Though he did not do so deliberately, nor was it premeditated, the effect was the same as Judas’ betrayal. By both their words and their actions, they both said they were not followers of Christ. Both of them said they were loyal to something else and loved something else more. For Judas, it was his greed. For Peter it was his own safety and security.
For what would you betray Christ? Would you be like Judas and betray Him because of your greed? Most of the time, if not all of the time, our betrayal is for far less than the payment Benedict Arnold or Judas received. It is so easy in this materialistic world we live in to get caught up in the riches this world has to offer. Though most of us will never be “rich,” it seems like we’re constantly reaching out for more. It never ceases to amaze me that Paul said we should be content with food and clothing (1 Tim. 6:8). “And having food and raiment let us be therewith content”. He doesn’t even mention a house. How many of us can say that we could be content with those basic necessities? When we consciously or unconsciously are hungering and thirsting for the things of this world rather than hungering and thirsting for righteousness, we are betraying Christ. We’re no longer serving Him. Riches have become our master.

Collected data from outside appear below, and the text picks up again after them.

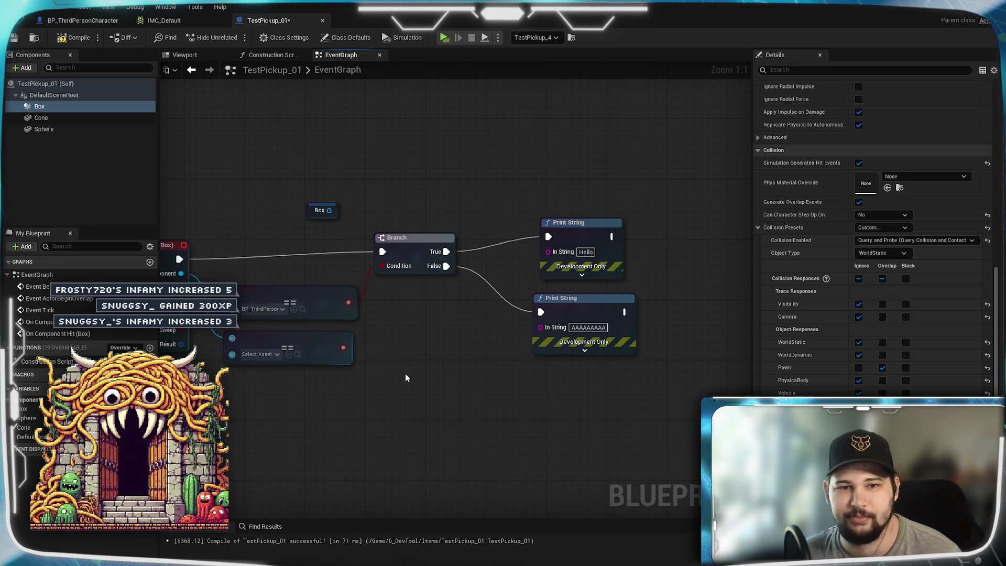
# Recompile, playtest the pickup in the game preview, and save the blueprint with Ctrl+S
pyautogui.click(73, 38)
pyautogui.click(452, 38)
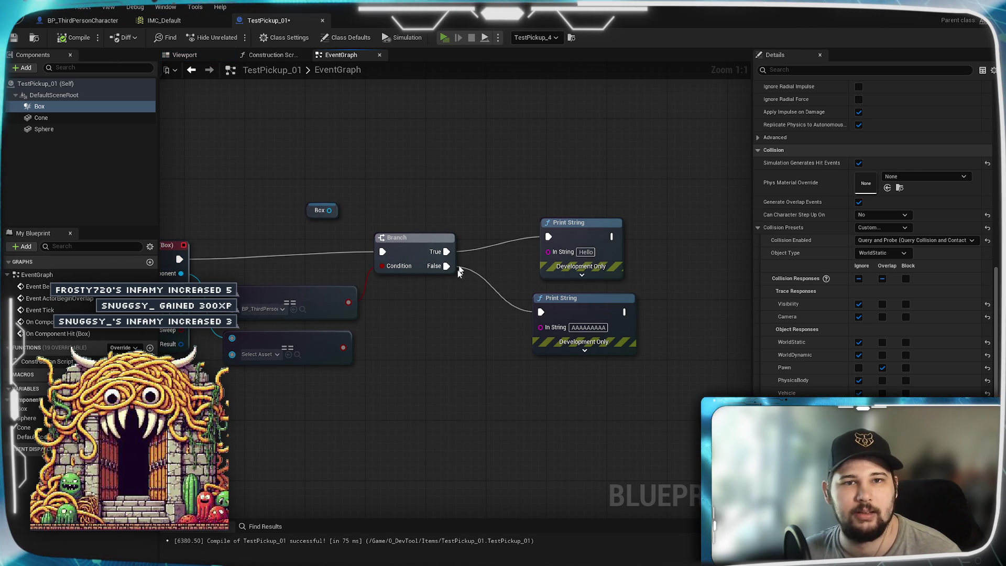
pyautogui.press('w')
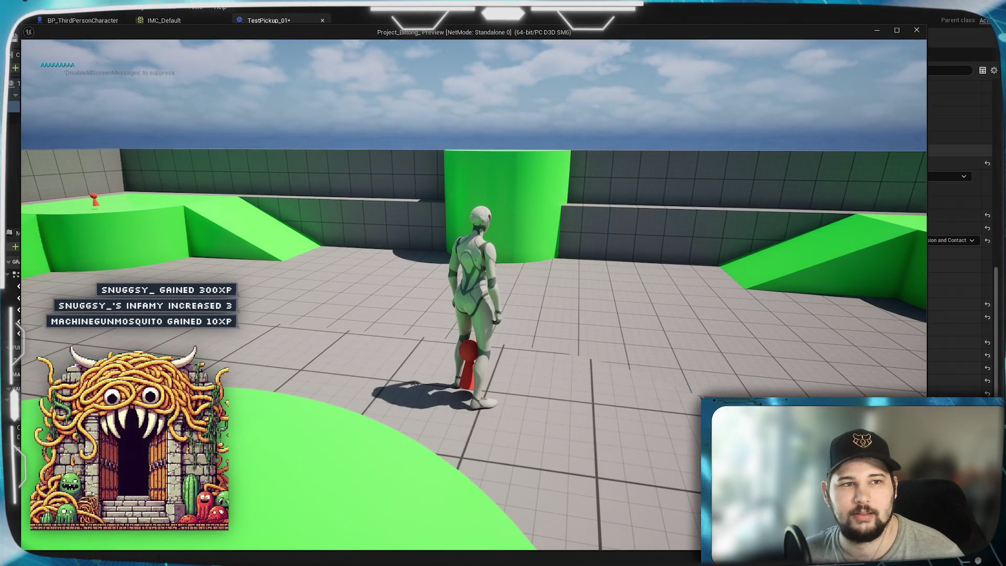
pyautogui.press('space')
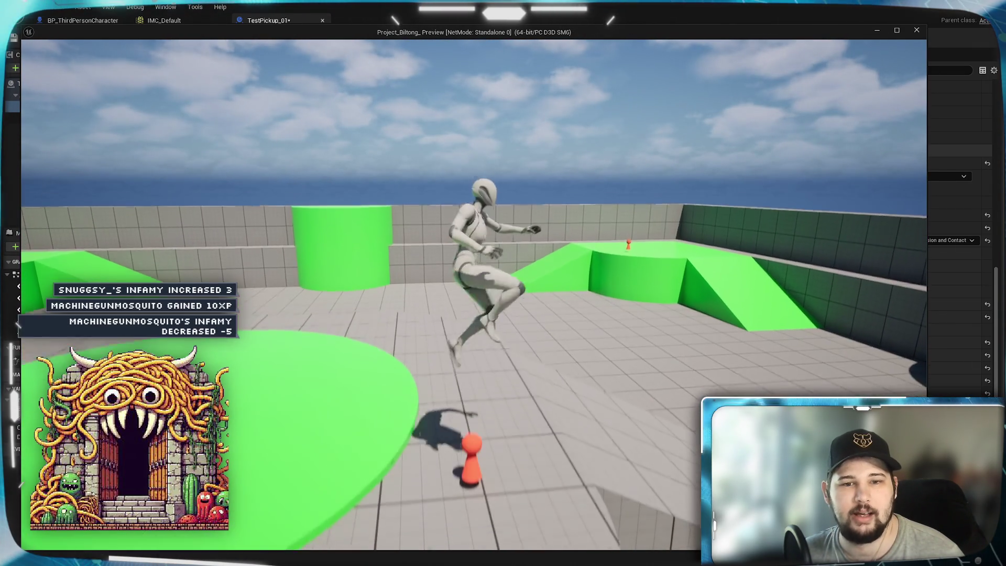
pyautogui.press('Escape')
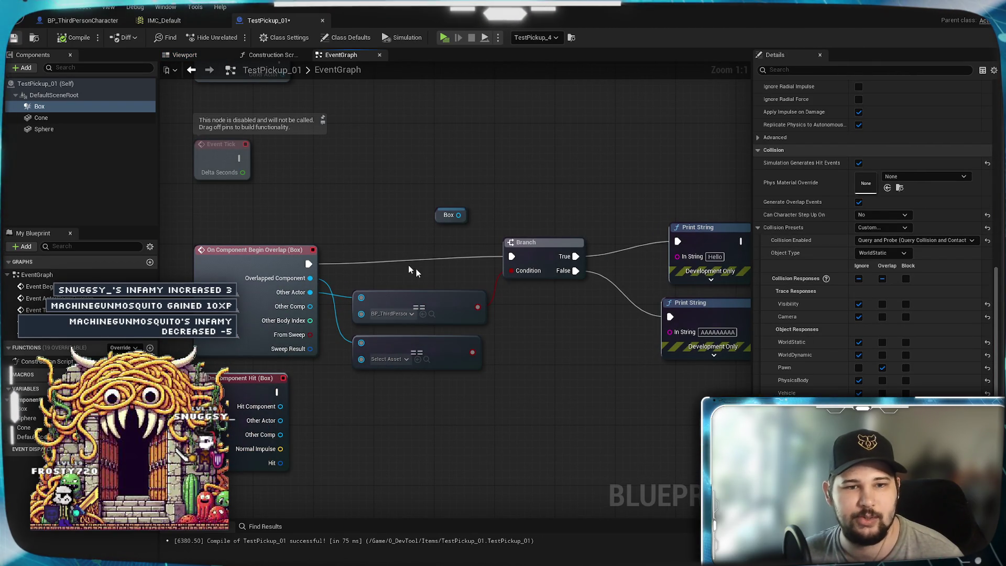
pyautogui.press('ctrl+s')
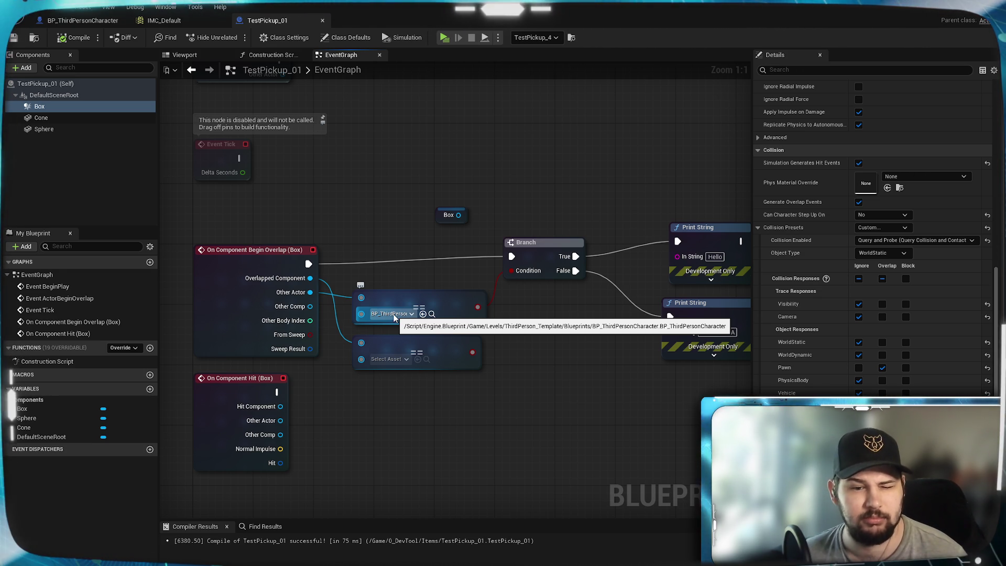
# Set the second == node's asset to BP_ThirdPersonCharacter and feed it into the Branch Condition
pyautogui.click(403, 359)
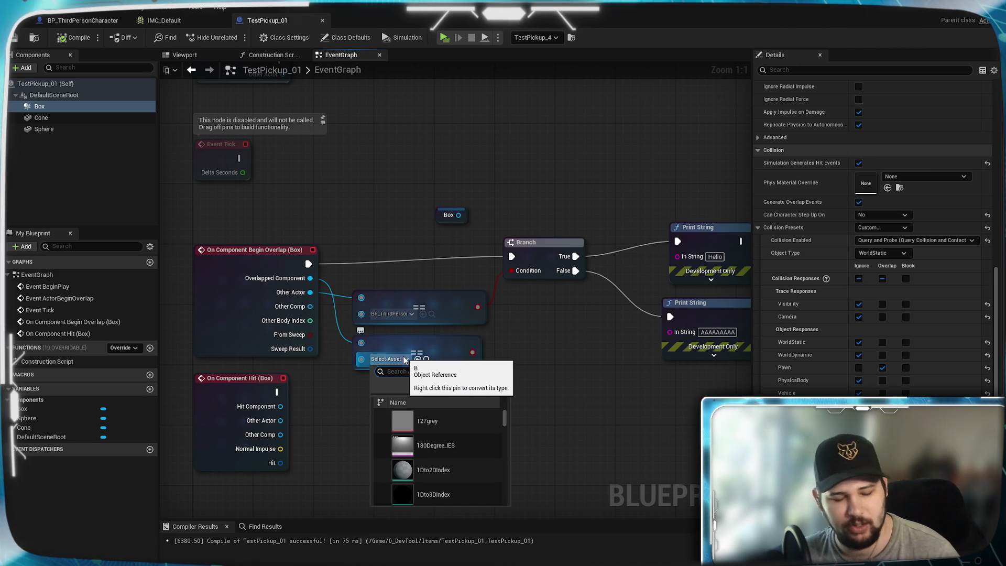
pyautogui.write('Third')
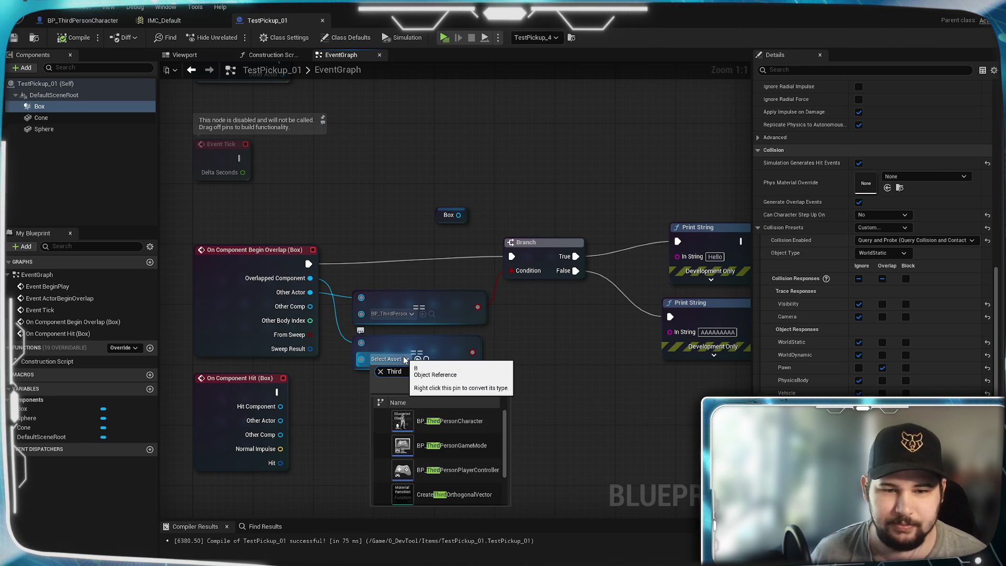
pyautogui.click(495, 419)
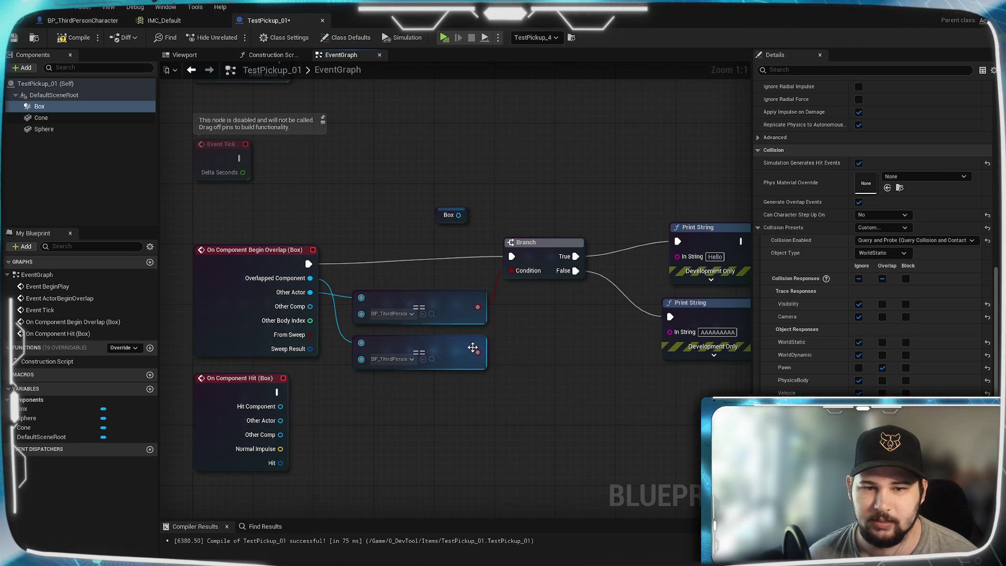
pyautogui.moveTo(506, 276); pyautogui.dragTo(511, 270)
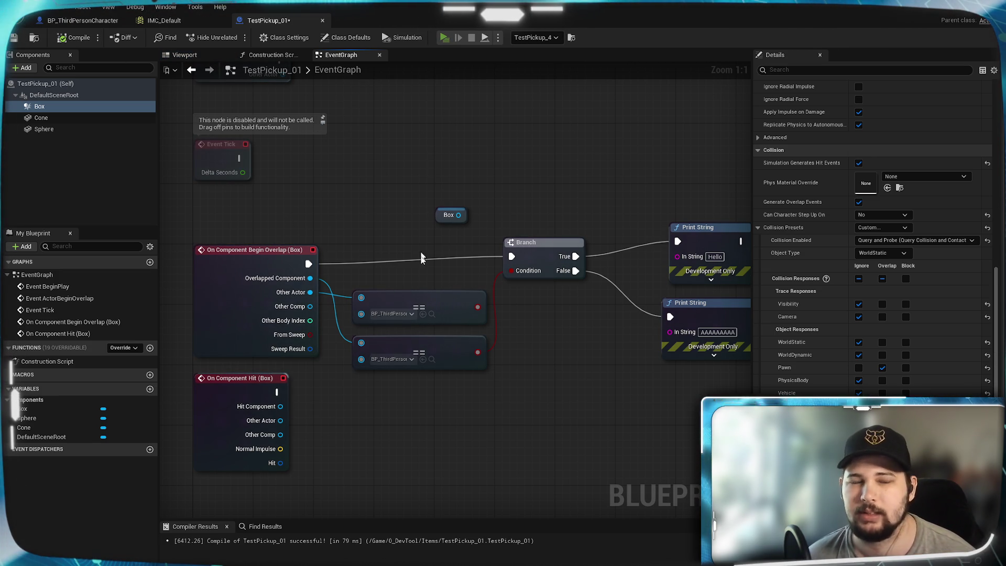
# Playtest by running the character into the red pickup and back out
pyautogui.press('w')
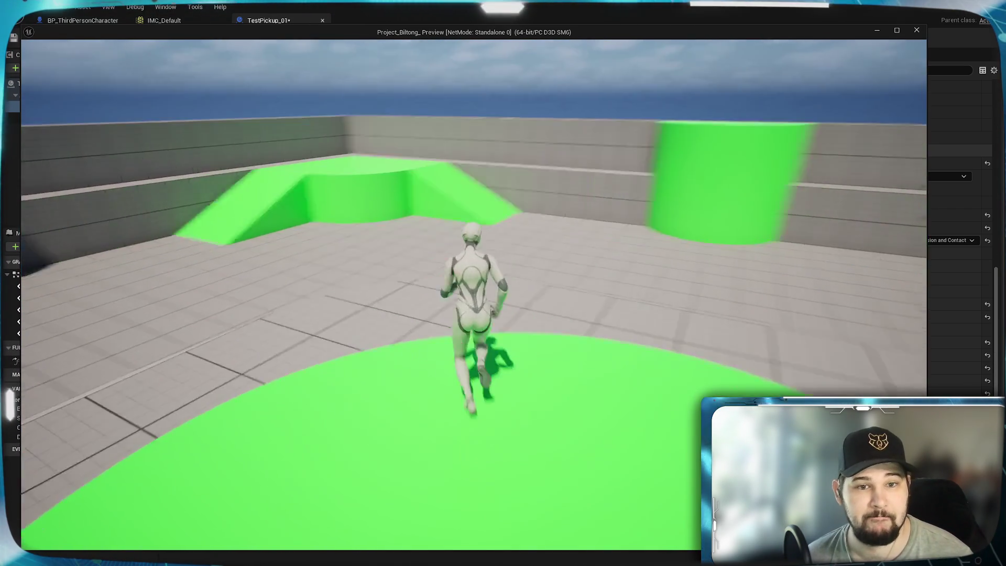
pyautogui.press('space')
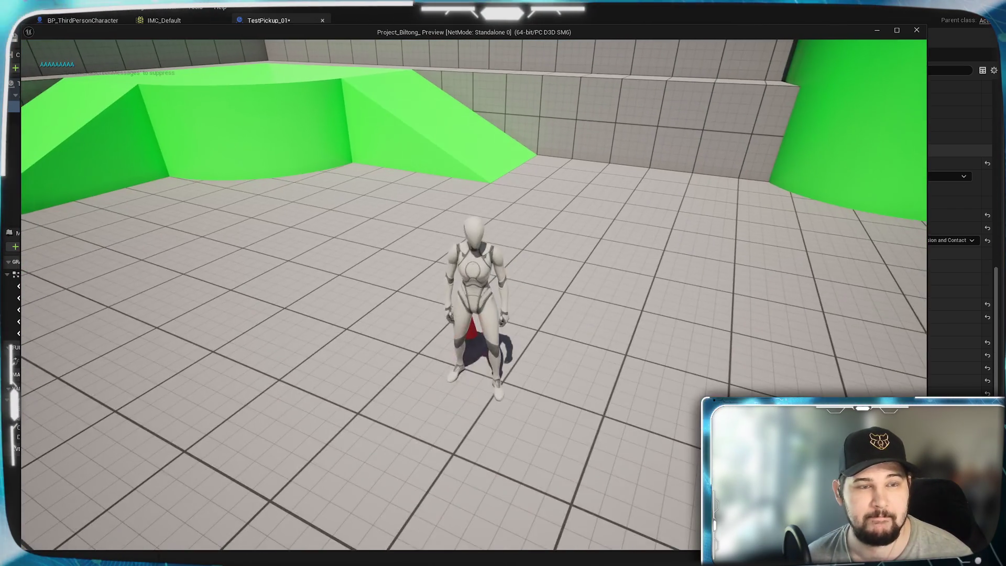
pyautogui.press('w')
pyautogui.press('Escape')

At times, we may be more like Peter and be ashamed of our association with Jesus Christ. After all, being a Christian isn’t always the popular way to live. While we may never be afraid for our life because of being a disciple of Jesus, we can betray and deny Jesus for far less “serious” of a reason than Peter. Are you afraid of being looked down upon, made fun of, feeling too different? How we choose to act in certain situations, where we choose to go, and what we choose to say will tell the world what we’re most concerned about. Jesus tells us to deny ourselves and follow Him. Luke 9:23 says
”And he said to them all, If any man will come after me, let him deny himself, and take up his cross daily, and follow me.” When we refuse to do so, we deny Him in the process, and He will in turn deny us to the Father. Matthew 10:33 says, “But whosoever shall deny me before men, him will I also deny before my Father which is in heaven”.
For what will you betray Christ? There is nothing that can be worth the consequences of being denied entrance into the Kingdom of God. Not money, not life or security. Nothing. Judas realized the consequence was not worth the 30 pieces of silver, but his reaction to his guilty conscience was one of giving up. Peter, on the other hand, truly repented of his betrayal and became a pillar in the church. Examine your life closely, and if you realize that you have been betraying Christ or denying your association with Jesus, choose the path Peter took. Make a new commitment to Him and resolve to serve Him daily and Him only.